Page-level text extractions:
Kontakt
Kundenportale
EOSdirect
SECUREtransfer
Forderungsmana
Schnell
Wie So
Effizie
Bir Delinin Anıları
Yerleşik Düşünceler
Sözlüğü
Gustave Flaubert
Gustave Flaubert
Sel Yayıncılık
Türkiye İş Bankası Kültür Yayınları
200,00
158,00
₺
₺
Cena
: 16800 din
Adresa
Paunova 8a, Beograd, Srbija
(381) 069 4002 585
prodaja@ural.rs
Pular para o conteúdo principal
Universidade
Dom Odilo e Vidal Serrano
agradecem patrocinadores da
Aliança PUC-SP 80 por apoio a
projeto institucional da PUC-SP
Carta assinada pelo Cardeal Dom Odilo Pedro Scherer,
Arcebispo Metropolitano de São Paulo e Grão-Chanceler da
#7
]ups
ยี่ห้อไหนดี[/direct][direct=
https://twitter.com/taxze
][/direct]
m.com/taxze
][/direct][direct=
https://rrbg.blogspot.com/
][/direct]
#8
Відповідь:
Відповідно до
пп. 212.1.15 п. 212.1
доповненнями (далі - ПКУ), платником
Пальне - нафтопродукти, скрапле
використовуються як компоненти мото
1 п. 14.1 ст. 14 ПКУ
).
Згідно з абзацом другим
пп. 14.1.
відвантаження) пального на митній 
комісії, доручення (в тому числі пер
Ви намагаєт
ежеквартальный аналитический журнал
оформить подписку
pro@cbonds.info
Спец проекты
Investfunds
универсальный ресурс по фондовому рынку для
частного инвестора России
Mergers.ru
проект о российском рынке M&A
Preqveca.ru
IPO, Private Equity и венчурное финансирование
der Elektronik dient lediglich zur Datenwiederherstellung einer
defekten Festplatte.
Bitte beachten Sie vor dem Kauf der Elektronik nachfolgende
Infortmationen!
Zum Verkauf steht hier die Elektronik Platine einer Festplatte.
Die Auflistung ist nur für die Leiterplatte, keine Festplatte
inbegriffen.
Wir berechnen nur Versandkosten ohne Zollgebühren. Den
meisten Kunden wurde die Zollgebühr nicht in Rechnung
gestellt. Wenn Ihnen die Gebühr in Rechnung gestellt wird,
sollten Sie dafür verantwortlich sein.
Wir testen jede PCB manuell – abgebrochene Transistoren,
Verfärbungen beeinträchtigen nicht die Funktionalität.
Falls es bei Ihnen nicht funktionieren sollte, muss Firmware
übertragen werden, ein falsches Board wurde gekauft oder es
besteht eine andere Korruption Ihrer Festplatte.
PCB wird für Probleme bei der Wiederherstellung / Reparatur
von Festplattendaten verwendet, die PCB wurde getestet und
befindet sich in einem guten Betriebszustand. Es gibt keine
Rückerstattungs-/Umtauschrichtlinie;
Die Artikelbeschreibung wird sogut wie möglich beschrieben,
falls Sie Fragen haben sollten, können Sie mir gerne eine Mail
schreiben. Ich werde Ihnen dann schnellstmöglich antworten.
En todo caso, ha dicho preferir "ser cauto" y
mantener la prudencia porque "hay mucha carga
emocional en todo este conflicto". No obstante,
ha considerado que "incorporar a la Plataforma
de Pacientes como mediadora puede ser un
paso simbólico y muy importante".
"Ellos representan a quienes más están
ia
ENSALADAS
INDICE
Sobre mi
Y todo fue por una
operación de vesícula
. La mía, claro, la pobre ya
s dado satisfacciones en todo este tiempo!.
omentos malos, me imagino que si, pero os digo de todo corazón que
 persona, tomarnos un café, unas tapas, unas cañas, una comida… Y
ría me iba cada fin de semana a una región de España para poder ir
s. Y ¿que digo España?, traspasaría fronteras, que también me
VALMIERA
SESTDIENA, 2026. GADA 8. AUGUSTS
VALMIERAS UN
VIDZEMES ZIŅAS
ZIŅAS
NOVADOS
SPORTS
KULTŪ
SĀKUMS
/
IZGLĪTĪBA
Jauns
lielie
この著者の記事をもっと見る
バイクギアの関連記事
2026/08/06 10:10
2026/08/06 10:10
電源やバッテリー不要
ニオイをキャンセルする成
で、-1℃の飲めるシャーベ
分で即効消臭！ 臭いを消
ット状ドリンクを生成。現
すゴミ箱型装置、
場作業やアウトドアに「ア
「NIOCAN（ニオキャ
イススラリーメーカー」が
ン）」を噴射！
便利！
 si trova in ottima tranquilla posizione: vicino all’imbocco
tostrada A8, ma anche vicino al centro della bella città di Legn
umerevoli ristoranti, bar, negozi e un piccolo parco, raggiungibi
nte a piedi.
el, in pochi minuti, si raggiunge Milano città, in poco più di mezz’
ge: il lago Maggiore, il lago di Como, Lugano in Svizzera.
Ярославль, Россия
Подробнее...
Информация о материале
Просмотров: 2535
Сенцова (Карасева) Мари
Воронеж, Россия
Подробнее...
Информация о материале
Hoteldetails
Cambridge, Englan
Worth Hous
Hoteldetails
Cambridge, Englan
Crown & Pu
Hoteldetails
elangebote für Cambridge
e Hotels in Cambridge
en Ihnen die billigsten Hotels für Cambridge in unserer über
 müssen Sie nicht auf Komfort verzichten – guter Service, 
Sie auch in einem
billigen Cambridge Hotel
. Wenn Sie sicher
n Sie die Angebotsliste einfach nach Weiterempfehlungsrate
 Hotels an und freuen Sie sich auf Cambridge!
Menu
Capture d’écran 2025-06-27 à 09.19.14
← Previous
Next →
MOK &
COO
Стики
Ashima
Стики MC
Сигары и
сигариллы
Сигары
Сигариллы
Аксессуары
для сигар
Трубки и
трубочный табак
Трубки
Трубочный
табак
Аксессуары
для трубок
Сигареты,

▶ **Work to complete**
Lines above with the string "wurde" need to be found and copied.

▶ **Solved exercise**
meisten Kunden wurde die Zollgebühr nicht in Rechnung
übertragen werden, ein falsches Board wurde gekauft oder es
von Festplattendaten verwendet, die PCB wurde getestet und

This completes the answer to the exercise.